Anima: Sadikou Oukpedjo

15 April - 11 June 2016 ABIDJAN

Showcasing wooden and ceramic sculptures, pastel drawings on paper, and paintings by Sadikou Oukpedjo, the exhibition Anima focuses on the body and the influence of the spirit reveals and expresses a half-man, half-animal duality. His representations incorporate the power of the invisible, the unknown and the hidden. This artist analyses the world, models nature and seeks secrets that he may use. He is a magician, a master, an illusionist and a savant. The essence of life inevitably transforms and transcends the world of ideas.

 

In tales and mythology, objects come to life and animals can speak. Man, who is aware of his dual nature, attempts to access his own knowledge through cosmogony, rituals and witchcraft. The Anima exhibition explores relationships between humans and animal forms, as well as between animals and a human forms. Soul-searching regarding the beginning, evolution and assertiveness, the artist translates the stages of these revolutions. He  undermines  the images produced, inventing other possibilities, those  he  is able to perceive.

 

His paintings or frescoes are traces of a history, of the imagination encompassed in folk stories with beasts concealing human souls. The proof: transformation into animal archetypes. Sadikou Oukpedjo draws the outlines of a repressed emergence. He captures what growls and highlights this ‘between states.’ Everything is immobilised in his sculptures sourced from trees.

 

Within his painted scenes the subject has a tendency to disappear, at times the silhouette seems to fall, to founder, to disappear in a struggle or duel between two entities. At other times, the figure suddenly arises like a revelation. It almost seems to be asserting its full existence. Metamorphosis of the material, the forms takes place leading to a new composition of the living thing.
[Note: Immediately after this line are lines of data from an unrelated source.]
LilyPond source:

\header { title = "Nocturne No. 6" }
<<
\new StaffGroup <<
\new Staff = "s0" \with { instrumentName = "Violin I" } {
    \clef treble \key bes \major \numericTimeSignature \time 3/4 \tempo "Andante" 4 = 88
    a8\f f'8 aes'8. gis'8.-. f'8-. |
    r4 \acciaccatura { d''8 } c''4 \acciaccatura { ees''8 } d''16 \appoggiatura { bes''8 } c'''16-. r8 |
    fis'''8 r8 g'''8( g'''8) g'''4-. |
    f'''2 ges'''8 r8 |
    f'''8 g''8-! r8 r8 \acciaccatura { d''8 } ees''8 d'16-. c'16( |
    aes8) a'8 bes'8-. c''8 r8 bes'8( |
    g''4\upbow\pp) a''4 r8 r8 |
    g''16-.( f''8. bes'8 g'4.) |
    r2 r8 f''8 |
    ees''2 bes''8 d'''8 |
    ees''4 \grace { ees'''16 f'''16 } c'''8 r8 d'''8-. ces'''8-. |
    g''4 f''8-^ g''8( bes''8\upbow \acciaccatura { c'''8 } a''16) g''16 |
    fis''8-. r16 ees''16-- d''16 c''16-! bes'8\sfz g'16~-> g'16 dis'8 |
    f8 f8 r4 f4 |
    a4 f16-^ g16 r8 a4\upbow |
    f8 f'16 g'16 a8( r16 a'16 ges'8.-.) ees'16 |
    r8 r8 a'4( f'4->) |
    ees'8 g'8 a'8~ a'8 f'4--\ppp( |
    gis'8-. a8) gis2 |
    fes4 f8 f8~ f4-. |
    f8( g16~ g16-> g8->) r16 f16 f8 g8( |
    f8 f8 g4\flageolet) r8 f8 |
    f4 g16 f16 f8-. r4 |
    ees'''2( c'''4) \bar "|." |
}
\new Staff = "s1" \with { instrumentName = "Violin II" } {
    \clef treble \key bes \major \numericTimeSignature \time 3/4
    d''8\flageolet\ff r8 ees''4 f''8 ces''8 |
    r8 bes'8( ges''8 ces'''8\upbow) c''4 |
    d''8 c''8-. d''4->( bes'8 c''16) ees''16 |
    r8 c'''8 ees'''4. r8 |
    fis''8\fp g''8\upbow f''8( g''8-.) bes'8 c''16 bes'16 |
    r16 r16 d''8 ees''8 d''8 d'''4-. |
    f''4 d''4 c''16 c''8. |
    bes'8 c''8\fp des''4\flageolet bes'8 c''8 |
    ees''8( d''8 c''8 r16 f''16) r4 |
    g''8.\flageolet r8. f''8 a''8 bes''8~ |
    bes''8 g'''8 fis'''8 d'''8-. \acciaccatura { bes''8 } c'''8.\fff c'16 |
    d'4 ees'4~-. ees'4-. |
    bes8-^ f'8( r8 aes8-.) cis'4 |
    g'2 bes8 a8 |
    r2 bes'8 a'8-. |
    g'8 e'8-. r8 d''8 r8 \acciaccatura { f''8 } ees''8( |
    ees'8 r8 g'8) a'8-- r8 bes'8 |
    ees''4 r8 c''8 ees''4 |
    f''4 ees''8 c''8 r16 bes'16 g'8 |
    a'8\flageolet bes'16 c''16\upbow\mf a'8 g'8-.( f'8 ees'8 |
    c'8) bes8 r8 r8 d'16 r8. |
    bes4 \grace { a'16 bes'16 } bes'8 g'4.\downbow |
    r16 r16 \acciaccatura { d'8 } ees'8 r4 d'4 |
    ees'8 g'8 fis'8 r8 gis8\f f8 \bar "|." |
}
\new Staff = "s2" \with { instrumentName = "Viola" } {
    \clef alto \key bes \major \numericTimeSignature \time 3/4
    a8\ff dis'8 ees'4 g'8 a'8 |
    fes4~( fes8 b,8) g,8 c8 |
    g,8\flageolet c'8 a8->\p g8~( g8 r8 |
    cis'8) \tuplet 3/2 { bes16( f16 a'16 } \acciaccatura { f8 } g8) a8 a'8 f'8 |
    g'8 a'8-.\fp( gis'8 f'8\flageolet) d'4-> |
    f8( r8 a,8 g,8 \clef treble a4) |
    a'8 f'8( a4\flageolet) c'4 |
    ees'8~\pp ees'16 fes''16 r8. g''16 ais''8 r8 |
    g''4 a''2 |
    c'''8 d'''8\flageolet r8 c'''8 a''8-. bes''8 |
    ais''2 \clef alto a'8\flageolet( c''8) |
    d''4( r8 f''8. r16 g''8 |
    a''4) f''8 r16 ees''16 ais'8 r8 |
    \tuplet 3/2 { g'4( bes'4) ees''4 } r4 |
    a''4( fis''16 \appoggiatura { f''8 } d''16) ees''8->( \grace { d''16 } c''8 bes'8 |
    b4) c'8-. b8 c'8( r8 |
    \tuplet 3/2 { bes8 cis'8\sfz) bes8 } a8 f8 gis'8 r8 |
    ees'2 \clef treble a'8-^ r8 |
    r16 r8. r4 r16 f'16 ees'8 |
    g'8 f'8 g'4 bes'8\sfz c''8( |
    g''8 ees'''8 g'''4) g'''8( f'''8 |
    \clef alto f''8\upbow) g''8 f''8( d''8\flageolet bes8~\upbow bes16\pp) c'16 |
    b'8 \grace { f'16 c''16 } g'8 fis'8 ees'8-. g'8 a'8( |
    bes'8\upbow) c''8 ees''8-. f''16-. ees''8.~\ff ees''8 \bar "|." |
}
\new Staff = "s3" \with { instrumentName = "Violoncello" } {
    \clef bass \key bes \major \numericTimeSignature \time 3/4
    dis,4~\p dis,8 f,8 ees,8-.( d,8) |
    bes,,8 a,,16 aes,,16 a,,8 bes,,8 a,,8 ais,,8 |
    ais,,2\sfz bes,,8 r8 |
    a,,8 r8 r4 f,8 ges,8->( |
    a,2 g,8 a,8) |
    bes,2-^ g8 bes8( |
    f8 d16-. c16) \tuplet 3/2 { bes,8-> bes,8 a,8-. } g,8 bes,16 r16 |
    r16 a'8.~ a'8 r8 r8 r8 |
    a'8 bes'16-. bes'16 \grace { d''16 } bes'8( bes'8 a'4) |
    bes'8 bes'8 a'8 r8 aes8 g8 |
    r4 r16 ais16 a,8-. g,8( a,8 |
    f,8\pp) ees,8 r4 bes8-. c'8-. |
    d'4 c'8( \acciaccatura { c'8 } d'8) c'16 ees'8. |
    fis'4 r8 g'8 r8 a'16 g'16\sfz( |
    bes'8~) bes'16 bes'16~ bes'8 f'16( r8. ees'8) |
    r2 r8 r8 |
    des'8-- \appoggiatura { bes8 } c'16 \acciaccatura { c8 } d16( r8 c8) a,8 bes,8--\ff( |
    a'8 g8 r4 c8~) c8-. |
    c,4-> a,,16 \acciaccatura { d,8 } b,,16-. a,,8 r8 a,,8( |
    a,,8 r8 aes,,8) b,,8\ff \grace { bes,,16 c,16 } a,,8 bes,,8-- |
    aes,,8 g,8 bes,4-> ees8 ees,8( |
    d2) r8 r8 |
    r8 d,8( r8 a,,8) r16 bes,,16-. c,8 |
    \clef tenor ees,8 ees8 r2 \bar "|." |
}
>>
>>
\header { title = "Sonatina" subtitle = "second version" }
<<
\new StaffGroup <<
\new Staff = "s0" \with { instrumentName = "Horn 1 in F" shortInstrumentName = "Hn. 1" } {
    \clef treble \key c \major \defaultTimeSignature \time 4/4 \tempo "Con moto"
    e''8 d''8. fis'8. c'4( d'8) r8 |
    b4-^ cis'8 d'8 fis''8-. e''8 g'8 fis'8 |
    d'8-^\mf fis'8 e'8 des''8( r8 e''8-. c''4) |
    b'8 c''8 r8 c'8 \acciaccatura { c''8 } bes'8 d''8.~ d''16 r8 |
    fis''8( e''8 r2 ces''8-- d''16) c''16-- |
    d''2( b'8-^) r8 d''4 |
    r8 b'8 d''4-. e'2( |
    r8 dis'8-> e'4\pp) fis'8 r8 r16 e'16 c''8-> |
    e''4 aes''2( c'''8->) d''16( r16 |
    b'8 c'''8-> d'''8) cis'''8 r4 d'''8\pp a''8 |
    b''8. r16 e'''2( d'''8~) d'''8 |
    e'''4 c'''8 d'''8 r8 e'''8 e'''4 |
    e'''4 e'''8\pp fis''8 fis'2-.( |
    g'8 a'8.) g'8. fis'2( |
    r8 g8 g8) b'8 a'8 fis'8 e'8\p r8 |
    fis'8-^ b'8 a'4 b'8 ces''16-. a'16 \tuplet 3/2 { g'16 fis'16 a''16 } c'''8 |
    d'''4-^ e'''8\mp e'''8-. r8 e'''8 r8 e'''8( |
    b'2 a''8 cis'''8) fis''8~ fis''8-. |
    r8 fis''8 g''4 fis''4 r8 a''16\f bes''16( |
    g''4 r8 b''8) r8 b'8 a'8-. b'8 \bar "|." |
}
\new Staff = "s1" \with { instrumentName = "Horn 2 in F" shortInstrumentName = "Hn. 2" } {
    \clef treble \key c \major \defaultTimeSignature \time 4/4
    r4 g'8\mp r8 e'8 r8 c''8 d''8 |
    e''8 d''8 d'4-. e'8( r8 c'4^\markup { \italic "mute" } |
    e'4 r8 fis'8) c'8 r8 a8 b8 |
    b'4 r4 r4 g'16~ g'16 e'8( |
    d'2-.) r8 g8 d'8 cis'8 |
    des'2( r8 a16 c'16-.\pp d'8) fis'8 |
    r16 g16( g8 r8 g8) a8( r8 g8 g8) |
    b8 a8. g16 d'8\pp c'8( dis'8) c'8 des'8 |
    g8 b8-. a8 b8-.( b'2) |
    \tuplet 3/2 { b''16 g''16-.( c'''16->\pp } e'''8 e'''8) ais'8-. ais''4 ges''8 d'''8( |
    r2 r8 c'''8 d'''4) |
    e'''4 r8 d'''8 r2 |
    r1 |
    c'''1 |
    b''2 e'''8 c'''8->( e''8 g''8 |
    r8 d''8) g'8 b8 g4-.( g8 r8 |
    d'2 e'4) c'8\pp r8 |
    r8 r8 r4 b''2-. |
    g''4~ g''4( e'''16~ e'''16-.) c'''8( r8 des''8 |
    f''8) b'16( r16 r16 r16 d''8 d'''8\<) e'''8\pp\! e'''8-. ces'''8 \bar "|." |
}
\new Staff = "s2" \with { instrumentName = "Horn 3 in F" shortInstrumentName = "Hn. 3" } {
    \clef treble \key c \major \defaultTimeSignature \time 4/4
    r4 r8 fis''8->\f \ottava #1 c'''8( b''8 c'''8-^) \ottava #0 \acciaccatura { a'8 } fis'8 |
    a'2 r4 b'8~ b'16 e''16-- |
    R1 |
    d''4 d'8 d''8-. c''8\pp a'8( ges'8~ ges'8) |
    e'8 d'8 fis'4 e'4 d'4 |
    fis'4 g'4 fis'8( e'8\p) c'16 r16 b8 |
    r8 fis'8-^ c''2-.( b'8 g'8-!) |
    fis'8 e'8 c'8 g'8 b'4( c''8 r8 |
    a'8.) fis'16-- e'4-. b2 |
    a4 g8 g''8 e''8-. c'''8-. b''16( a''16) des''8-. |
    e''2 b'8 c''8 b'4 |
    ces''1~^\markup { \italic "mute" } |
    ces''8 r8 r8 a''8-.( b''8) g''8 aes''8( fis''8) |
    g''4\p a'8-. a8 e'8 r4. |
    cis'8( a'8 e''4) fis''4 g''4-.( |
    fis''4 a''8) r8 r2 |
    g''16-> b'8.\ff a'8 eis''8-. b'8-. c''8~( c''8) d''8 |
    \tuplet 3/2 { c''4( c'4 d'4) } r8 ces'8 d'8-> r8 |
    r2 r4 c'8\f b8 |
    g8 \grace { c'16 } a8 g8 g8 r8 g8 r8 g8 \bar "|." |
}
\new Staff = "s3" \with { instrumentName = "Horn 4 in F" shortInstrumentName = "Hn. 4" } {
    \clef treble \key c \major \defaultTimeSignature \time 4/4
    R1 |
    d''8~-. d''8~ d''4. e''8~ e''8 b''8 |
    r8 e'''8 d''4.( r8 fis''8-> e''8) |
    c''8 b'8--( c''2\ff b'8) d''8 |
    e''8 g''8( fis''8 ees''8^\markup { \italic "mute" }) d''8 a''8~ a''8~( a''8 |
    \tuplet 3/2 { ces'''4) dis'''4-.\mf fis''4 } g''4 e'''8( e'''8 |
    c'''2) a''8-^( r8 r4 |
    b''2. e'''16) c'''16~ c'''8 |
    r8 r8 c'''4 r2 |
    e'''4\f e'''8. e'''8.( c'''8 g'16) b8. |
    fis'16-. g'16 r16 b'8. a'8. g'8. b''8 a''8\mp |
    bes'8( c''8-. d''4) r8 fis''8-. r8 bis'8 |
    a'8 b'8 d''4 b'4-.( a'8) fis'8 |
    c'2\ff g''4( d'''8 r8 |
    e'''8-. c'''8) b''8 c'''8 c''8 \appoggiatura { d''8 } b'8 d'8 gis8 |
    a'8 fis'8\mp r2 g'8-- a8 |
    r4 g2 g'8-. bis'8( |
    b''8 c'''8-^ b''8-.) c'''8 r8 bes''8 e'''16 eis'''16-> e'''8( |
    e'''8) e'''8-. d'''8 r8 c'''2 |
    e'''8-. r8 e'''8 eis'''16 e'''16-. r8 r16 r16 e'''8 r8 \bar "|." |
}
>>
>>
The process, the transformation is expressed in this polymorphous work imparting the signs of the change in the physical body and its psyche.

 

Skulls, undefined bodies gradually progress towards substance. In this representation of the imperceptible, the mirrored appearance adopts a characteristic, distinguishing features and signs of a fragmented identity. Through the portrait of a hybrid creature close to us, the work casts doubt on its ancestry. The artist adapts the history of the exodus through the image of the head hoping to find the place of rest, finality.

 

The installation in the centre of the gallery comprises dozens of enamelled faces, slithering on a single path marked by their advance, attempting to escape or to get closer to each other. This device creates a dialogue in several phases, with several voices from a single shattered body. On used wooden boards, in strata, this spawning is analysed empirically like a scientist seeking to distort reality to find an absolute truth. White, smooth heads, on a steep, abrupt path. The ensemble conjures up a slowly swirling line, ready to engulf the whole thing.

 

The pastels on paper, the monumental sculptures outside, the large canvases, illustrations, ceramics and stones reflect an inner state, in the tortuous silence of the ‘between oneself.’ This morphological, anatomical study is related to the spiritual. The gesture and expressiveness of Sadikou Oukpedjo’s work is repetitive and precise, as well as spontaneous. His forms are guided by the doubts and apprehensions of the world in his eyes. For him the animal world represents a source of study vital to man finding his place in our societies. Man now mechanises all his production, after using animals to progress, sometimes losing certain values, traditions and precepts of nature.

 

The creature that Sadikou Oukpedjo brings to life in his works represents an archive of human consciousness fuelled by the issue of his primary origin, to move toward an uncertain future.